Whiskey Tango Foxtrot: Blu Ray Review


Rating: M
Released by Universal Home Ent

That Tina Fey is the major revelation as an actor is perhaps the best takeaway of the slightly ramshackle Whiskey Tango Foxtrot.


Based on The Taliban Shuffle: Strange Days in Afghanistan, the war memoirs of Kim Baker, and from the directors of Crazy, Stupid Love, Whiskey Tango Foxtrot is all about subverting the norms and expectations of the conventional war pic.

And it works to varying degrees.

Fey stars as Baker, a dissatisfied reporter stuck in a dead-end job and determined to turn things around. On a whim, she signs up to cover the conflict in Afghanistan in 2002, full of journalistic bluster and self-doubt.

However, when she gets to Afghanistan, she finds the Kabul atmosphere somewhat hedonistic as the embedded journalists there live life to the large, stuck in the mundanity of war time gallows humour and of a conflict that's already on the wane in the news cycle.


Initially awkward, Baker strikes up a friendship with fellow female reporter Tanya Vanderpoel (Robbie) and the pair work their way through the daily routine. But, as ever in wartime, there are casualties - both of the heart and of the human kind.

Whiskey Tango Foxtrot is an odd affair, a kind of dramedy that relies more on wry writing and a powerhouse delivery from Fey to see it through, rather than a stereotypical war movie with a comedy actress inserted in.

If your perception of Fey is solely as a comedic performer, the more restrained edges she brings to Kim Baker will be a welcome shock to your system, proving she has more than the dramatic chops needed to pull off the nuances necessary.

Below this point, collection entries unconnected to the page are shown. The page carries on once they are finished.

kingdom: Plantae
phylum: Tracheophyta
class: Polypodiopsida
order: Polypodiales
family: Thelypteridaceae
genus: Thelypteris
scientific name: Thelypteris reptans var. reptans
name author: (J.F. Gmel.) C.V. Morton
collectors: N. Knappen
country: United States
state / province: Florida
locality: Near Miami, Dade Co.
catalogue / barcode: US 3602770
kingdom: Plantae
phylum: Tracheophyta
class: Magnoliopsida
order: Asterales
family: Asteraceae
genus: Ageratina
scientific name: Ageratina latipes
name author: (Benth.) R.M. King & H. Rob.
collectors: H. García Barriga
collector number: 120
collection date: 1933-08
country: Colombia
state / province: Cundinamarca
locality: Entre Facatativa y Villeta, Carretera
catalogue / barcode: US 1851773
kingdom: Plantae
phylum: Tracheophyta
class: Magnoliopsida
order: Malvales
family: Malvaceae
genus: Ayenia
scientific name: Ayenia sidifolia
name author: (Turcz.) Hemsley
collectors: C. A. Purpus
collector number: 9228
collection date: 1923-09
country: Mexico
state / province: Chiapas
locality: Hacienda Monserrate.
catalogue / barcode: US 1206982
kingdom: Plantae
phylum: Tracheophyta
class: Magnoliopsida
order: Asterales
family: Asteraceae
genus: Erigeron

If Fey is impressive though, Girls' star Christopher Abbott eclipses what she does as Fahim, the native helper and guide to Baker. His is a turn of rare complexity, of understatement and one of the stand-outs of the film. And in an ensemble cast that numbers Billy Bob Thornton, Martin Freeman, Alfred Molina and Margot Robbie, that is quite the feat.


By necessity, as the story has to cover several years worth of material, it jumps around a lot. Consequently though and unfortunately, it means some of the emotional heft of life within the self-coined "Kabubble" doesn't quite hit as perhaps it should or indeed could.

Some scenes hang together and then disappear, which is a shame because the rough and ready nature of how it's shot gives this unconventional wartime tale the sheen and grit it needs. This is no typical war story and it doesn't play out like you'd expect from the likes of Good Morning, Vietnam. You know a dramatic event is coming at some point, and unfortunately, in Whiskey Tango Foxtrot, when it does show, the rushed conflict and sudden tonal whiplash of the final act jars a little (a rivalry, a kidnapping), leaving a feeling of contrivance rather than a deeper emotional immersing in events.

A bit more focus in some places and some slightly more fleshed out dramatic seeding would have greatly improved the at times satirical Whiskey Tango Foxtrot.

All that said though, this is a film where both Fey and Abbott rise high above the material; they deliver human performances and elevate the slightly rougher edges of the jumpy story to leave you feeling that this is a tale whose complexities would have been better served with a more singular focus, but whose journey has delivered up two of the strongest acting surprises of the year.